> **RECORDS FOR THE EXERCISE**
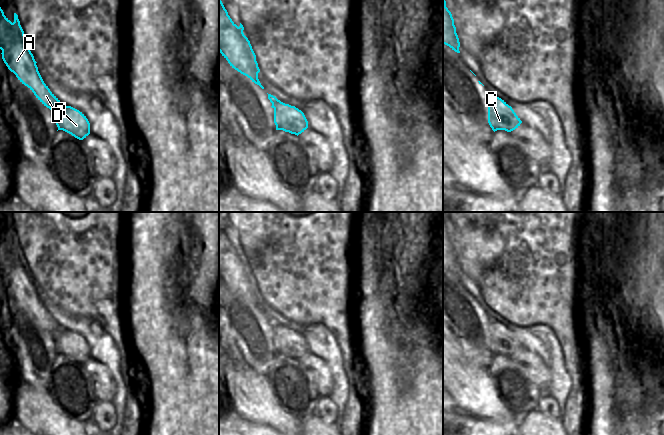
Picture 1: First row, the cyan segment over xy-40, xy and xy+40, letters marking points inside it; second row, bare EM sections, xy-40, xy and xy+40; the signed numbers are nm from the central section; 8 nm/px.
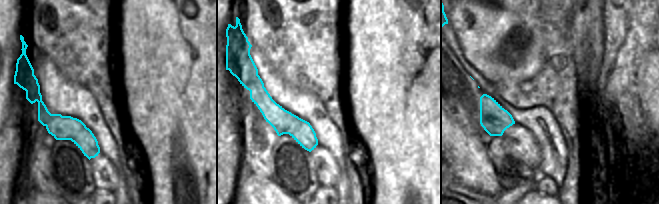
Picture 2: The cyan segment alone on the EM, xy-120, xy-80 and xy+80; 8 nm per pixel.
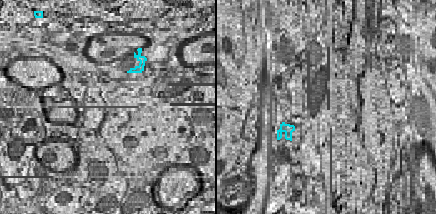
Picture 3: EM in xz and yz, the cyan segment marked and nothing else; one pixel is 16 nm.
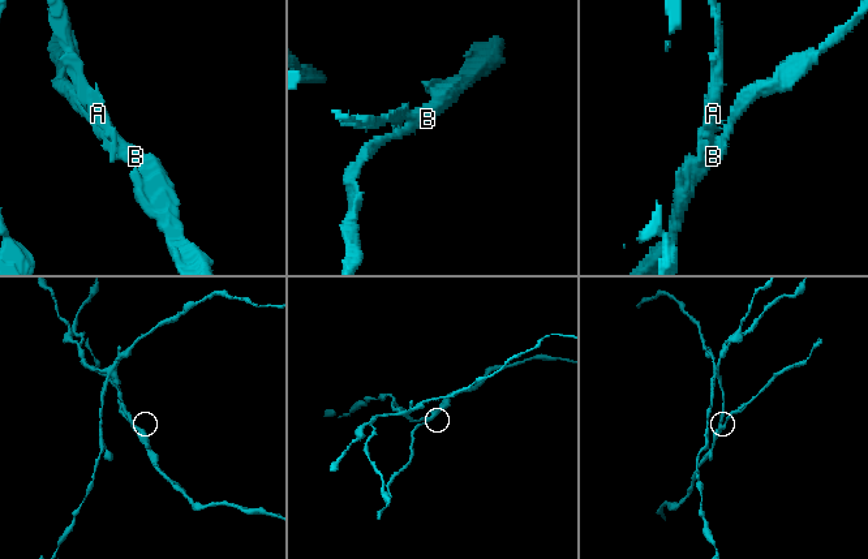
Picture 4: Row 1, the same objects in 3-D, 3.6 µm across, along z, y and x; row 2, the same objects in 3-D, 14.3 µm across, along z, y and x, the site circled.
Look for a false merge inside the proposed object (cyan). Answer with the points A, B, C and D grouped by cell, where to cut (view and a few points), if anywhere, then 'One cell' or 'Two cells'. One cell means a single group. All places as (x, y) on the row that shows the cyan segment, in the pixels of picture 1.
Groups: A D / B C. Split along xy-40 (65, 105), (60, 105), (56, 109), (54, 116). Two cells

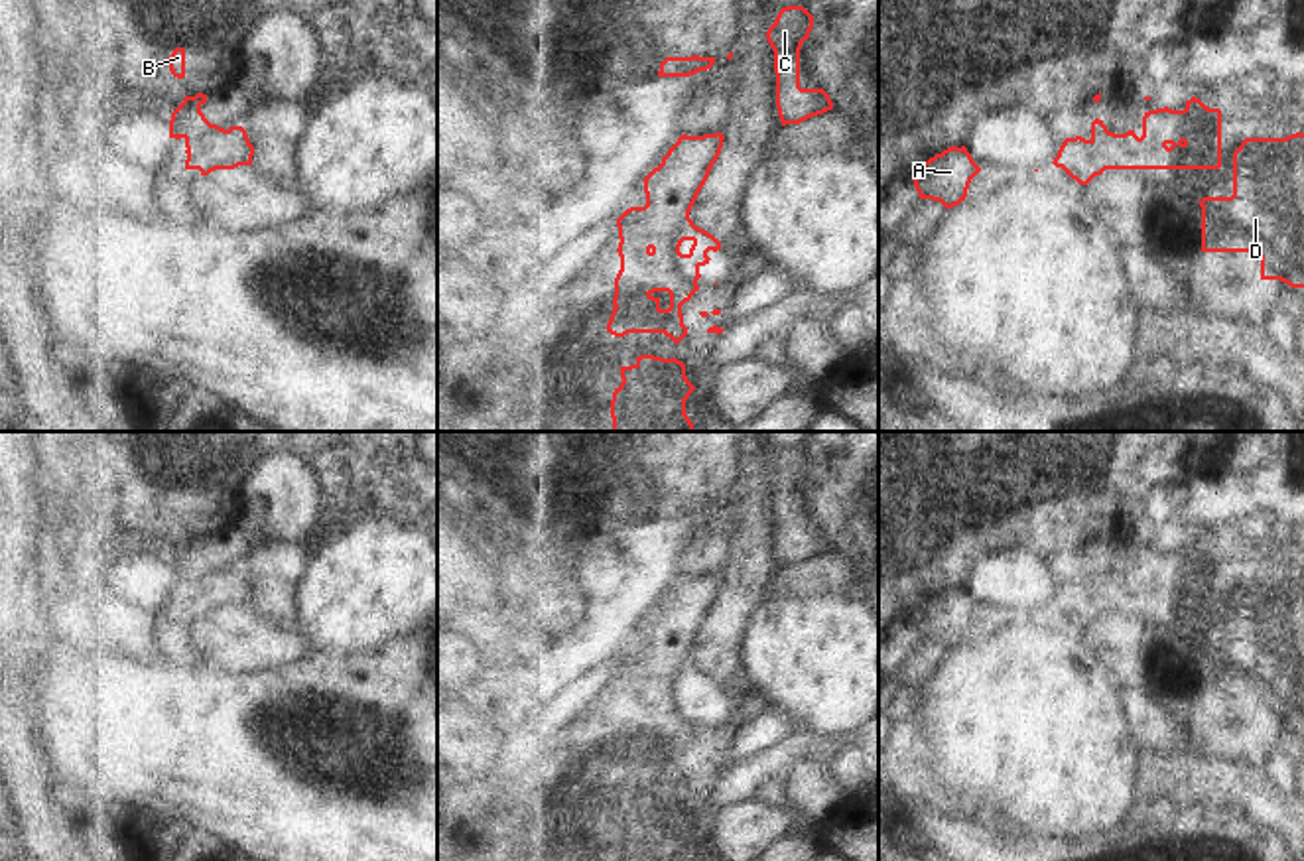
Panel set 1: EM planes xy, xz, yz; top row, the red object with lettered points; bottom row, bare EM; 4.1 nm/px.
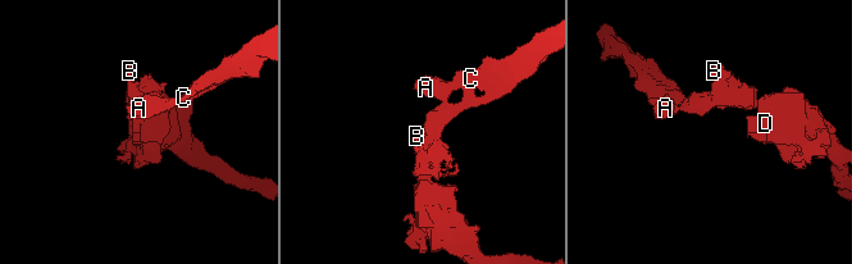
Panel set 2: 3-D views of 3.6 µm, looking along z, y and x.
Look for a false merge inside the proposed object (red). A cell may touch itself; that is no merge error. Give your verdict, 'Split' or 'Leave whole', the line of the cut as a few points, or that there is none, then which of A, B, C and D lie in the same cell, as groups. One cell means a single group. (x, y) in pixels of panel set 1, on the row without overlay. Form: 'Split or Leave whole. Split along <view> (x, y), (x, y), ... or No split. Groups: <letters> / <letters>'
Leave whole. No split. Groups: A B C D.

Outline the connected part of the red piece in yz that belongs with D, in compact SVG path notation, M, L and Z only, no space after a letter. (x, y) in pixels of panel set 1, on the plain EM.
M1304 575L1245 579L1233 593L1233 636L1204 638L1202 694L1257 694L1261 721L1304 729Z

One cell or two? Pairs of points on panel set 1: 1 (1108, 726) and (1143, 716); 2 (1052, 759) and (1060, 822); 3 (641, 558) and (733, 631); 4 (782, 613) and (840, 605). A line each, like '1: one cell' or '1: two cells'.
1: two cells
2: one cell
3: two cells
4: one cell

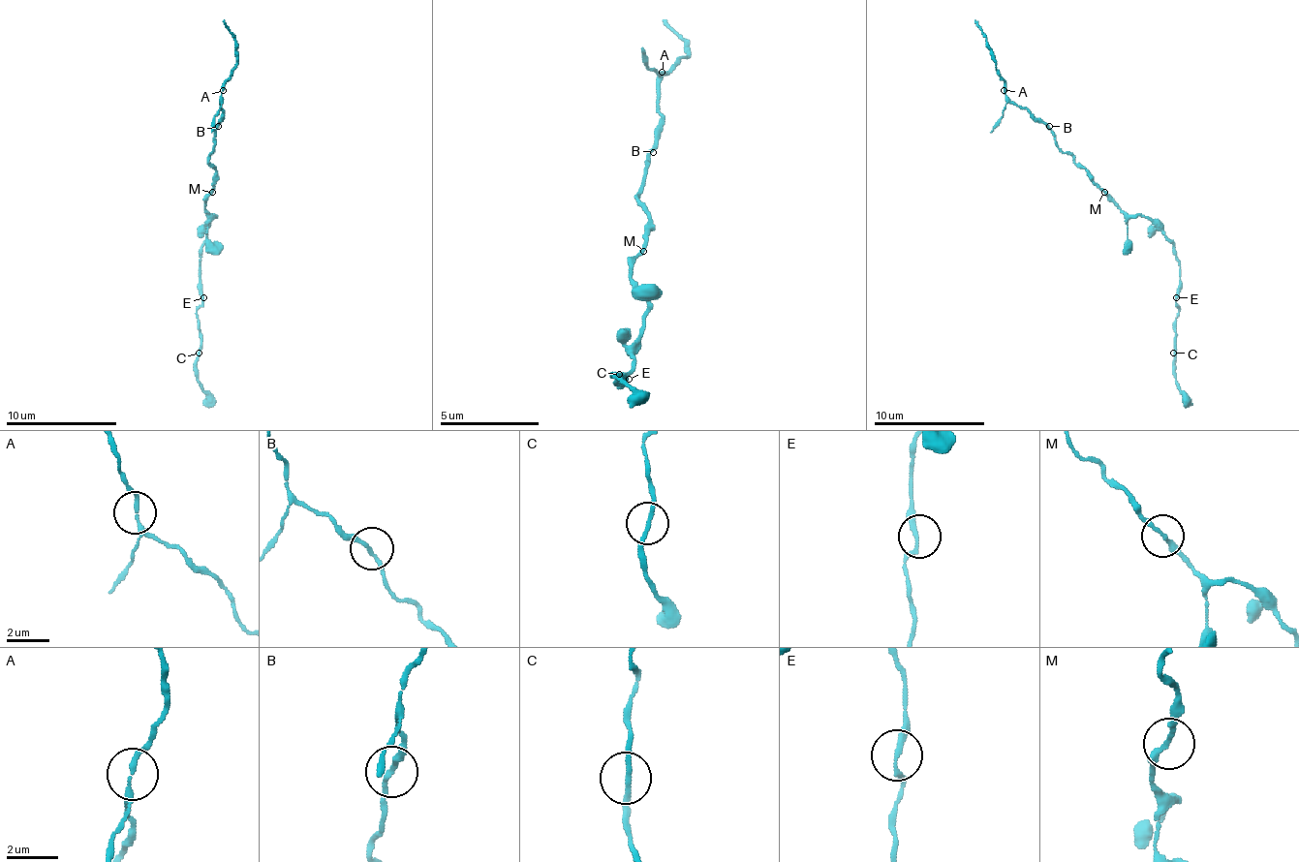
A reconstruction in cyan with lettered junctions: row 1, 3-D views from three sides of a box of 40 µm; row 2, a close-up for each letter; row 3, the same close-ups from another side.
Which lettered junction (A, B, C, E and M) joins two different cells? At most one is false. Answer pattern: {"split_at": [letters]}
{"split_at": []}

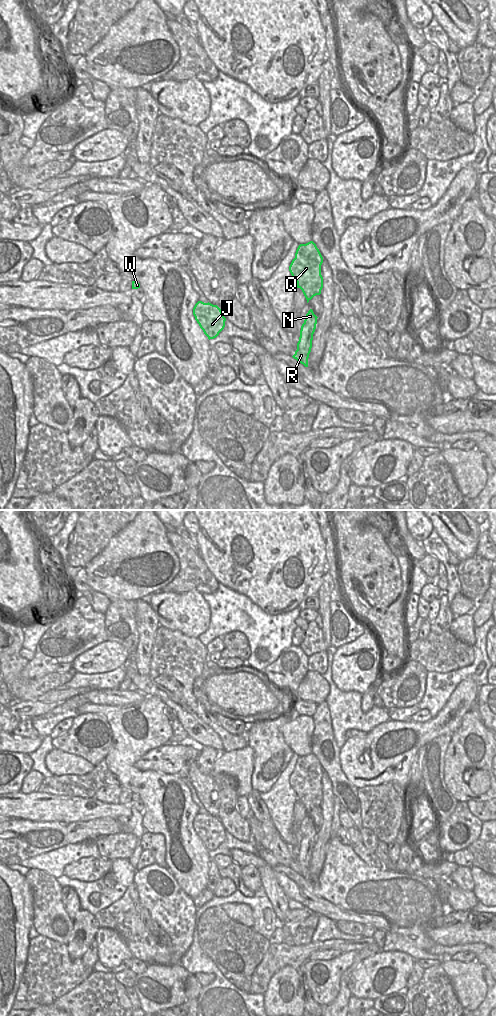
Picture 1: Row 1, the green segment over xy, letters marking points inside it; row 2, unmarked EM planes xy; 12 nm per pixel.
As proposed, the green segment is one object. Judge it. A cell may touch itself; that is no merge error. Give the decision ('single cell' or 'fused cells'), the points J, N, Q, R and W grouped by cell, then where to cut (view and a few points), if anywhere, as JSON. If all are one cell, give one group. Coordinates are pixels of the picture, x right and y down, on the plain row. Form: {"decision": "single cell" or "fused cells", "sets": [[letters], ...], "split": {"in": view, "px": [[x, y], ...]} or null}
{"decision": "fused cells", "sets": [["J", "N", "W"], ["Q", "R"]], "split": {"in": "xy", "px": [[304, 834], [314, 842]]}}

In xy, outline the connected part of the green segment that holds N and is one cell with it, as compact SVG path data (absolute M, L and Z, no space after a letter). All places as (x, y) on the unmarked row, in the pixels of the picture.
M310 821L308 825L305 828L304 835L307 835L309 837L310 841L316 841L317 836L317 828L314 826L313 822Z

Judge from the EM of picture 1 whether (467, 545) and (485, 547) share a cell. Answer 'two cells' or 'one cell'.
two cells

> **PROBLEM DESCRIPTION**
Exactly and only the lines from the top of the records down to the line containing "Panel set 2: 3-D" should be transcribed, please, without the pictures.

> **REPLY TO THE EXERCISE**
Picture 1: First row, the cyan segment over xy-40, xy and xy+40, letters marking points inside it; second row, bare EM sections, xy-40, xy and xy+40; the signed numbers are nm from the central section; 8 nm/px.
Picture 2: The cyan segment alone on the EM, xy-120, xy-80 and xy+80; 8 nm per pixel.
Picture 3: EM in xz and yz, the cyan segment marked and nothing else; one pixel is 16 nm.
Picture 4: Row 1, the same objects in 3-D, 3.6 µm across, along z, y and x; row 2, the same objects in 3-D, 14.3 µm across, along z, y and x, the site circled.
Look for a false merge inside the proposed object (cyan). Answer with the points A, B, C and D grouped by cell, where to cut (view and a few points), if anywhere, then 'One cell' or 'Two cells'. One cell means a single group. All places as (x, y) on the row that shows the cyan segment, in the pixels of picture 1.
Groups: A D / B C. Split along xy-40 (65, 105), (60, 105), (56, 109), (54, 116). Two cells

Panel set 1: EM planes xy, xz, yz; top row, the red object with lettered points; bottom row, bare EM; 4.1 nm/px.
Panel set 2: 3-D views of 3.6 µm, looking along z, y and x.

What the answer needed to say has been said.